I am a confident woman who is sure of myself and not afraid to speak up, so why do I feel like one of those blubbering girls I can’t stand? Why is it Colton reduces me to a mass of hormones, angry one minute and wanting his lips on mine the next?
I sag against the wall of the elevator in frustration. He gets me so worked up. So angry. I can’t figure out what I want to do more, punch him or sleep with him.
CHAPTER 6
The warm California sun relaxes me as I drink in its warmth in my backyard. I recline in the chaise, tilting my head to get the last rays before they ebb and fade to dusk. The leaves of several palm trees that line our backyard fence rustle with the light breeze, providing me with a sense of calm.
The day’s events have taken their toll on me. My meeting and revelations with Colton were no less exhausting than my day with the boys. And with Josie down with the flu, I’ll be back at the house in less than twenty-four hours to cover her shift. Despite it being early evening, I really should be getting ready for bed—sleeping off some of my exhaustion from my long week. But I’ve let Haddie talk me into a glass of wine and some pizza that she’s putting together in the house.
I close my eyes, leaning my head back, sighing as I allow myself to believe that the new facilities can actually become a reality now. That our new approach in treating orphaned children can expand and hopefully become the pioneering protocol for change in our foster system. The premise that kids can thrive in a home environment even when they don’t have their parents or family around. The idea that by creating small groups of these misfit kids under one roof—where they have consistency of guardians, rules, school, counseling—will lead to healthy, more society-ready adults. A place where if they don’t get adopted, as most kids these ages don’t, they will not have to move from foster home to foster home, or feel like a pariah at school because they are embarrassed that they don’t have a home to live in, but rather an orphanage. They will have a place where they belong.
With the money that Colton is helping provide, our new facility is a reality. Random houses in regular cities where kids who are used to having nothing will get something new for the first time in their lives. Somewhere they’ll feel safe, they’ll be loved, and they’ll have a sense of family.
A shiver of pride runs through me as I think of all of the possibilities and all of the hope that we can create with the completion of this project.
And then juxtaposed with the excitement over the new facility is my angst in regards to Colton. I’m so sick of thinking about it, him, and why I should keep my distance—of mentally making my pros and cons list and weighing them against each other. I still can’t figure out what to make of his comment that he doesn’t do the “girlfriend thing.” Why do I still keep thinking about him if there’s nothing there? Because there is. I can’t deny that he’s more than easy on the eyes. And I definitely can’t act as if the sparks that shoot up my arm when he touches me are imaginary. But I don’t want to get involved with him and his purported womanizing ways, especially now that I have to because of work.

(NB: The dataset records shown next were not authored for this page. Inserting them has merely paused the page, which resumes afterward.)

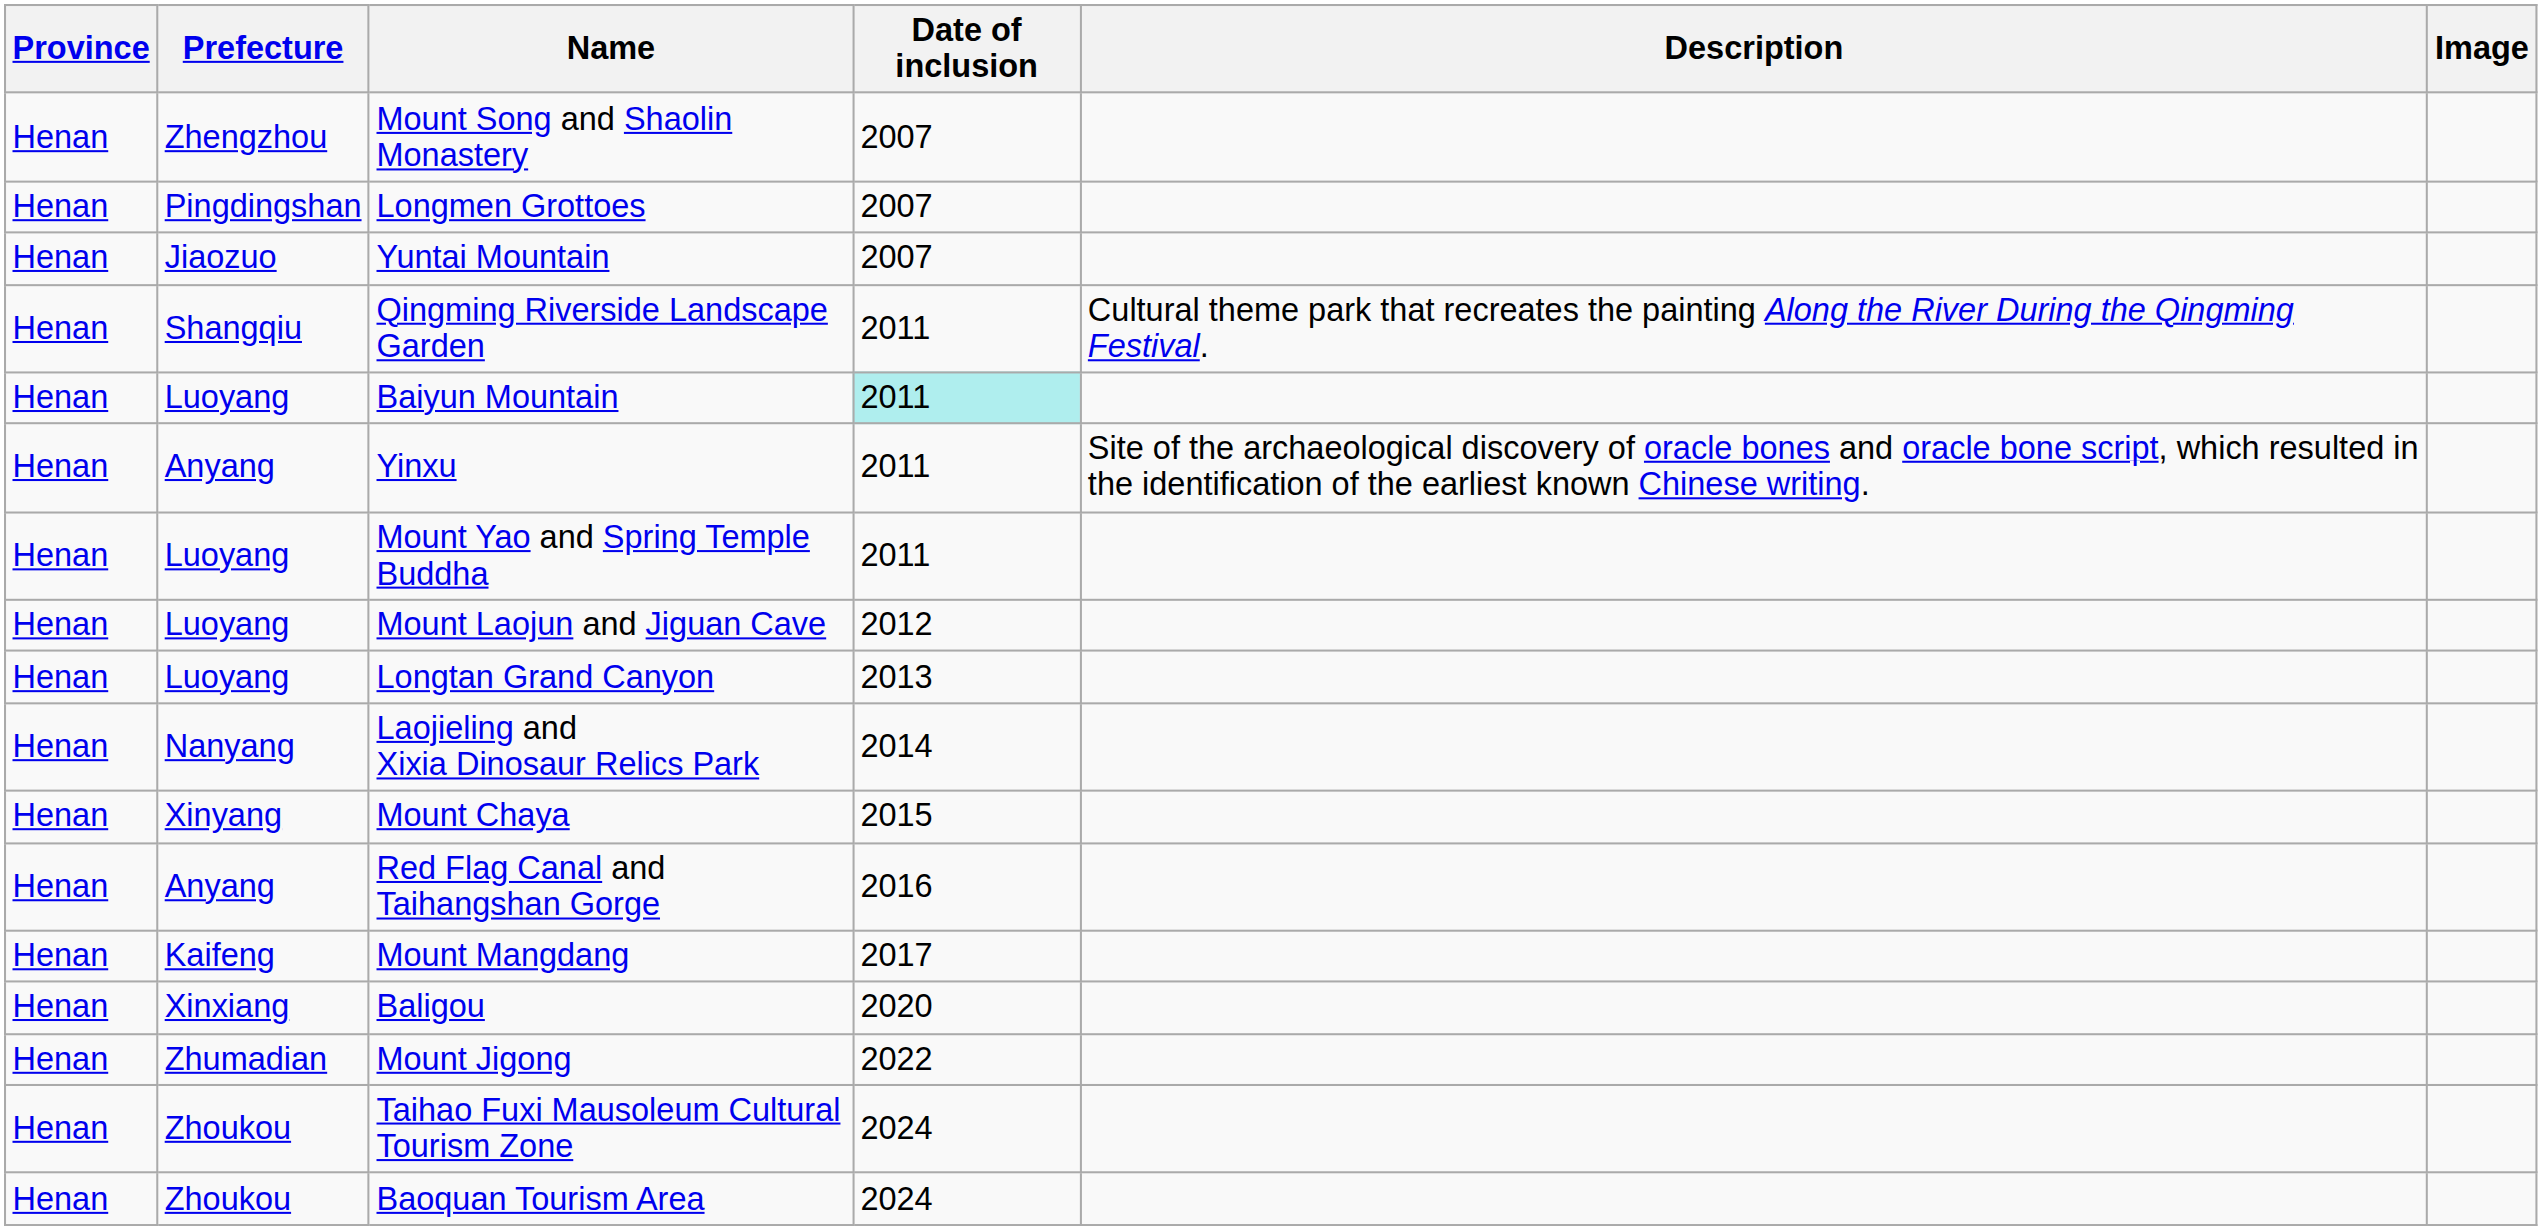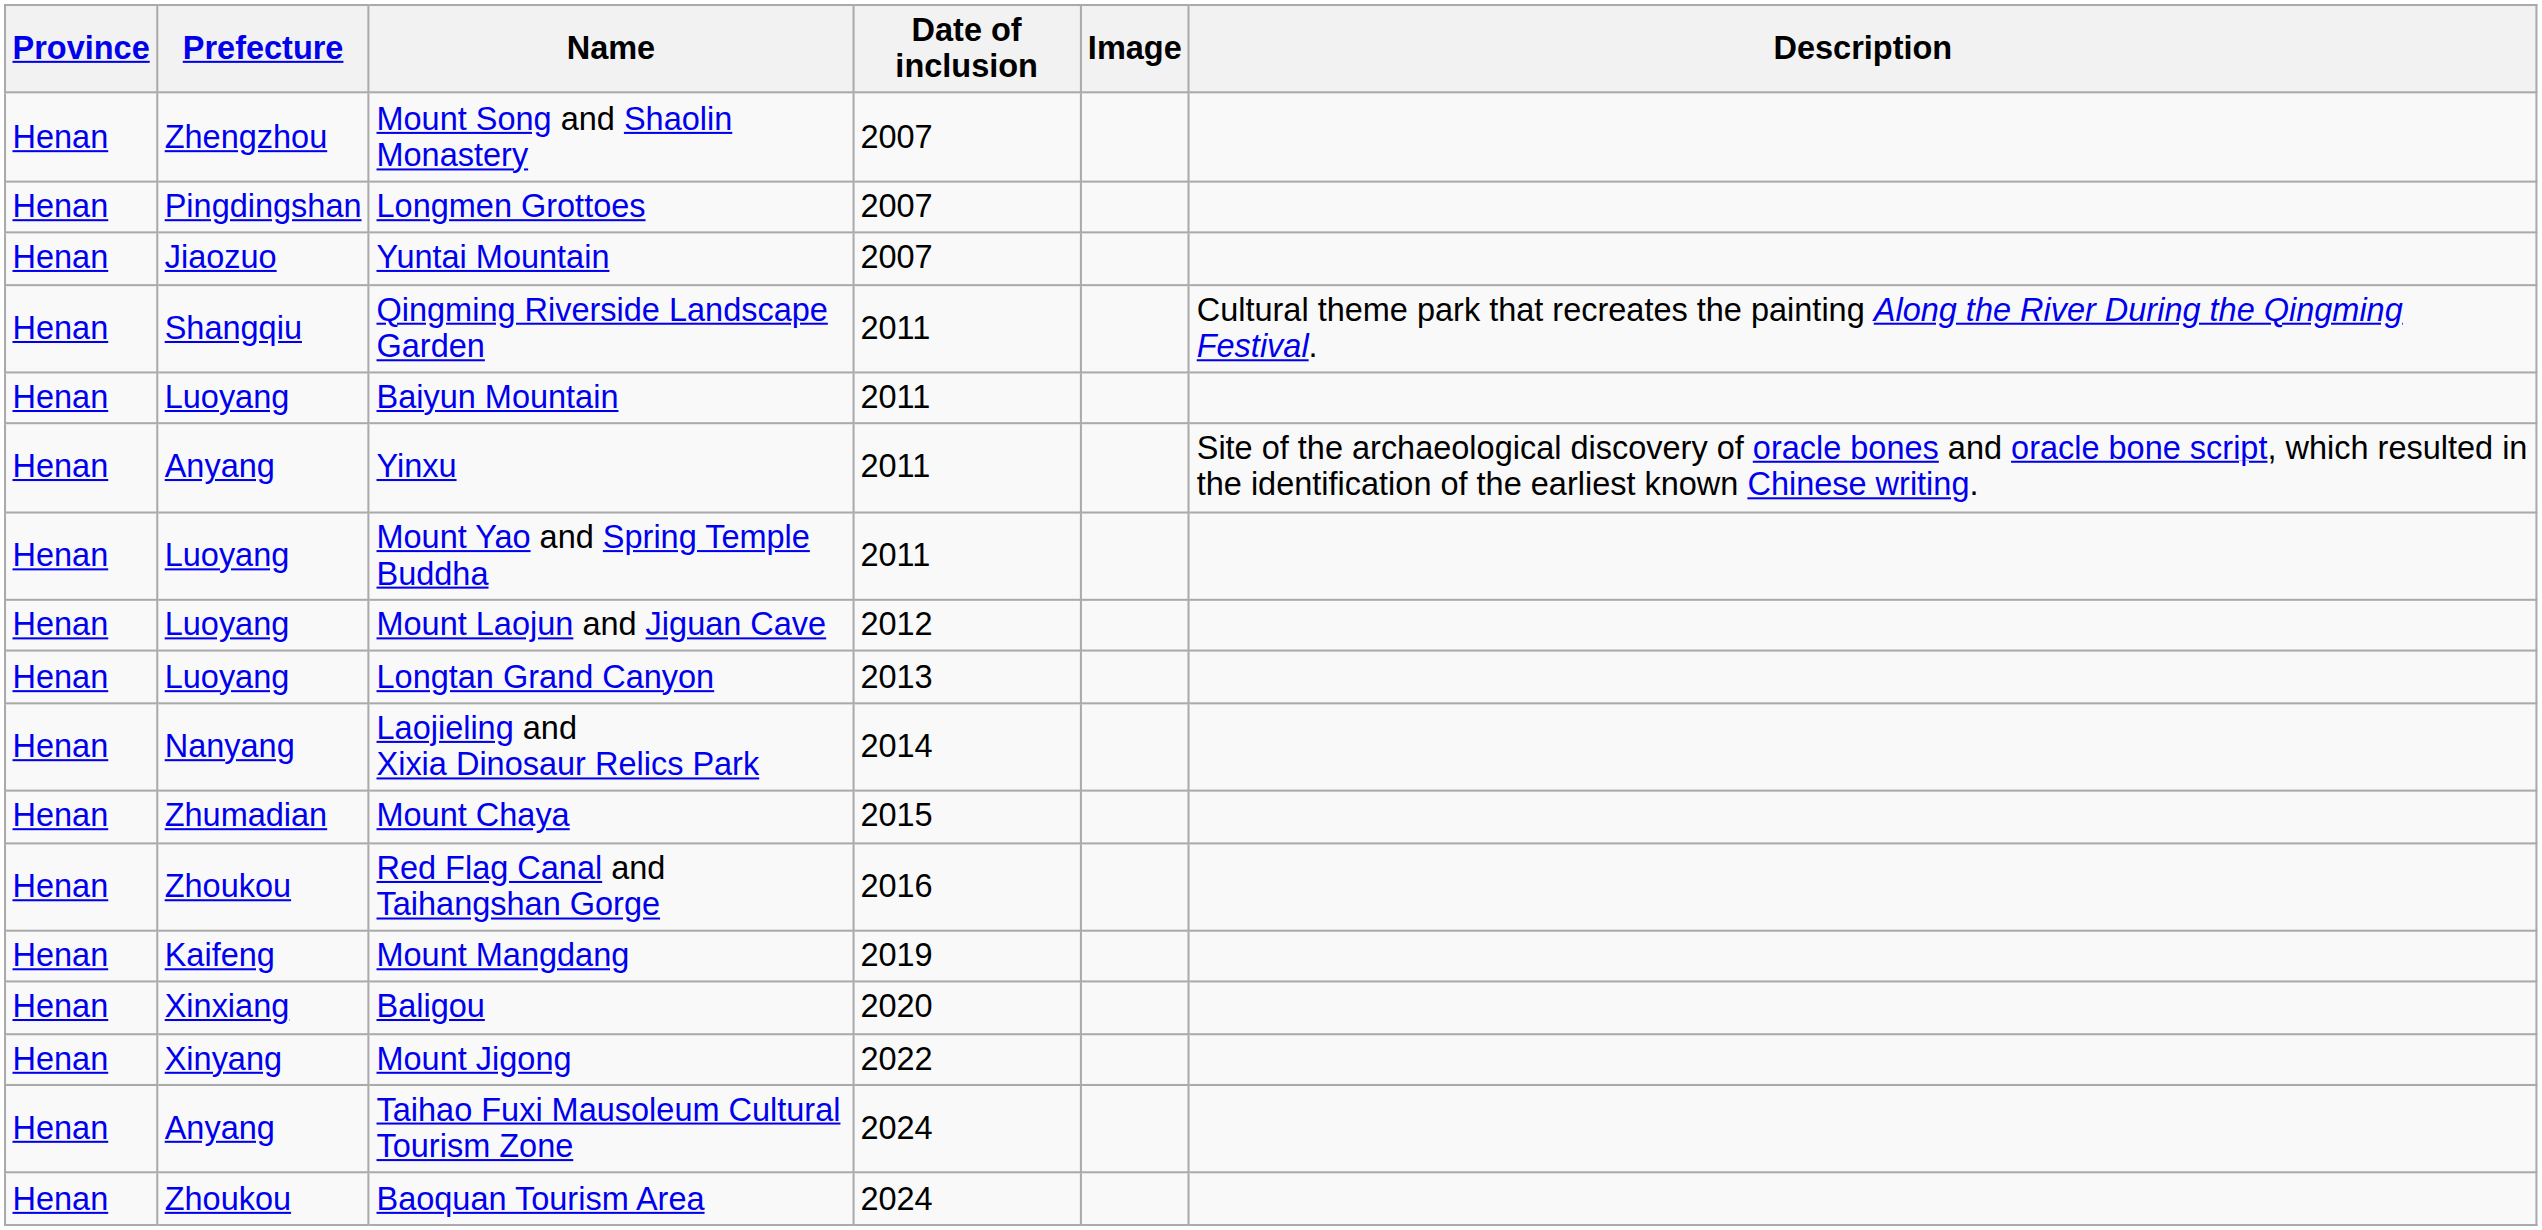columns swapped: Description <-> Image
Baiyun Mountain | Date of inclusion: paleturquoise background -> no background
Mount Chaya | Prefecture: Xinyang -> Zhumadian
Red Flag Canal and Taihangshan Gorge | Prefecture: Anyang -> Zhoukou
Mount Mangdang | Date of inclusion: 2017 -> 2019
Mount Jigong | Prefecture: Zhumadian -> Xinyang
Taihao Fuxi Mausoleum Cultural Tourism Zone | Prefecture: Zhoukou -> Anyang
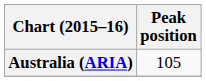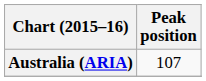Australia (ARIA) | Peak position: 105 -> 107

I sigh heavily when I hear the sliding door open and Haddie walks out with a bottle of wine, two glasses, and a pizza box stacked with plates and napkins on top. I suddenly realize how hungry I am. She walks toward me, the sun framing her tall figure, setting her blond hair alight like a halo surrounding her head. Long, lean legs stretch from short khaki shorts and her oversized bosom is covered in an orange camisole. As usual, she is accessorized perfectly and styled flawlessly. And despite her tireless perfection that makes me feel inadequate in so many ways, I love her like the sister I never had.
“I’m starving,” I announce, sitting up from the chair to help Haddie place everything on the table.
“And I’m starving for information on what’s going on with you. On why you’re out here so deep in thought.” She prods as she pours the glasses with the red wine, and I serve pizza on the plates.
“Just like in our college dorm room,” I state nodding at our meal, laughing at the memory of two frightened freshman thrown together away from home.
She was my freshman roommate. I could have never of guessed that first week of college orientation that the Barbie Doll I was roomed with would turn out to be the person closest to me in the whole world. She had waltzed in our dorm room, a model out of a Ralph Lauren ad campaign, so confident and sure of herself, her ad-worthy family following behind her, taking in the meager surroundings of the painted brick walls and small closet space. My gawky self watched her, cringing inwardly at the thought of having to be reminded every morning I woke up at how inferior I was to a beautiful creature such as her.
I sat picking at the hem of my dress as her parents left for good. She shut the door, turned to me, a huge grin on her heart-shaped lips, and said, “Thank God they’re finally gone!” I watched her out of the corner of my eye as she sagged against the door in relief. She angled her head, studying me, sizing me up. “I think it’s time to celebrate!” She said hurrying over to her suitcase.
Within moments, she produced a bottle of tequila, hidden deep in her belongings. She came back toward me, flopping on my bed next to me. She unscrewed the cap and held the bottle up in the air between us, “To Freshman year!” she toasted, “To friendship, freedom, cute boys, and having each other’s backs.” She winced as she took a swig of the strong liquid and then handed the bottle over to me. I looked nervously back and forth between her and the bottle, and then wanting desperately to be liked by her, took a swallow, the burn bringing tears to my eyes.